Hannon Armstrong Sustainable Infrastructure Capital, Inc., a leading investor in climate solutions, announced, subject to market conditions, a private offering of $200 million in aggregate initial principal amount of 0.00% green exchangeable senior notes due 2025 (the “Notes”) by its indirect subsidiaries, HAT Holdings I LLC (“HAT I”) and HAT Holdings II LLC (“HAT II,” and together with HAT I, the “Issuers”). At issuance, the Notes will be guaranteed by the Company, Hannon Armstrong Sustainable Infrastructure, L.P. and Hannon Armstrong Capital, LLC., and will be exchangeable for the Company’s common stock under certain circumstances.
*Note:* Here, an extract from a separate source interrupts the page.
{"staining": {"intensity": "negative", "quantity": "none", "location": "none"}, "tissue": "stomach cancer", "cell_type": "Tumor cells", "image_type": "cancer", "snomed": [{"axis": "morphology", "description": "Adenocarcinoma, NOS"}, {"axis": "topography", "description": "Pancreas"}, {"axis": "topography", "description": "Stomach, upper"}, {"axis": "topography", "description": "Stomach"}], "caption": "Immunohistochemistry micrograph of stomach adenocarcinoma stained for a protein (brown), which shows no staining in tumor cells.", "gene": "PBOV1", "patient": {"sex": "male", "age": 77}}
Upon any exchange of the Notes, holders will receive a number of shares of the Company’s common stock equal to the product of (i) the aggregate initial principal amount of Notes to be exchanged, divided by $1,000 and (ii) the applicable exchange rate, plus cash in lieu of fractional shares. The Notes will not bear regular interest and the principal amount of the Notes will accrete at a rate that provides holders with an aggregate yield to maturity to be determined at pricing. The exchange rate for the Notes will not increase on account of the accretion of the Notes’ principal amount. The shares of the Company’s common stock issuable upon exchange of the Notes will have certain registration rights. The Issuers also expect to grant the initial purchasers of the Notes an option to purchase, during the 13-day period beginning on, and including the first date on which the Notes are issued, up to $30 million additional aggregate initial principal amount of the Notes.
The Company intends to utilize the net proceeds of this offering to acquire or refinance, in whole or in part, new and/or existing eligible green projects, which include assets that are neutral to negative on incremental carbon emissions. In addition, these eligible green projects may include projects with disbursements made during the twelve months preceding the issue date of the Notes and those with disbursements to be made following the issue date. Prior to the full investment of such net proceeds, the Company intends to invest such net proceeds in interest-bearing accounts and short-term, interest-bearing securities which are consistent with the Company’s intention to continue to qualify for taxation as a REIT.
The Notes and the related guarantees will be offered only to persons reasonably believed to be qualified institutional buyers in reliance on Rule 144A under the Securities Act of 1933, as amended (the “Securities Act”). The Notes and the related guarantees will not be registered under the Securities Act or any state securities laws and may not be offered or sold in the United States absent an effective registration statement or an applicable exemption from the registration requirements of the Securities Act or any state securities laws.
This press release shall not constitute an offer to sell, or the solicitation of an offer to buy, these securities, nor shall there be any sale of these securities in any state or jurisdiction in which such offer, solicitation or sale would be unlawful prior to registration or qualification under the securities laws of any such state or jurisdiction.